EXTRACT TO READ:
================
There’s a range of treatments available for treating the different foot complications that can commonly affect people with diabetes.
A number of the following treatments are those that need to be carried out by healthcare professionals. Consult your GP if you have any signs of foot damage and your health team should arrange an appointment and/or treatment.
Amputation is the last resort when it comes to treatment of foot problems but a last resort that may be required if foot problems progress to a severe level.
This is more likely if foot problems are not treated quickly enough which is why it is important to notify your doctor of any sings of damage or change in the condition of your feet.
Antibiotics are used to fight bacterial infections and may be required for people with non-healing foot ulcers.
Antibiotics may be given intravenously or orally depending on a number of factors.
Debridement involves removing necrotic (dead), damaged or infected tissue from a wound, which can improve cleanliness of the wound and promote healing.
Debridement may carried out by a number of methods including:
- Autolytic debridement – which encourages the body to use its own enzymes to debride the wound
- Enzymatic debridement – use of chemical enzymes, such as topical, or proteolytic enzymes
- Mechanical debridement – allowing dressings to go from moist to dry and then removing the dressing along with dead or infected tissue that has stuck to the dressing
- Surgical debridement – use of sharp surgical instruments, such as scalpels, to remove dead and infected tissue
- Larval therapy – use of fly larvae (maggots) to clean away dead tissue
There are a number of dressings available for diabetic wound care including:
- Alginate dressings
- Foam dressings
- Gauze dressings
- Hydrogel dressings
- Hydrocolloid dressings
Dressings serve a number of purposes in the wound healing process.
================
EXTRACTED RECORDS:

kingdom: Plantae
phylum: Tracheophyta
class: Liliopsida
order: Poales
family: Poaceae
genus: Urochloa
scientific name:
================
WHAT YOU HAVE TO DO:
List every method of debridement named in the text on diabetic foot treatments above.

THE COMPLETED TASK:
Autolytic debridement, enzymatic debridement, mechanical debridement, surgical debridement, larval therapy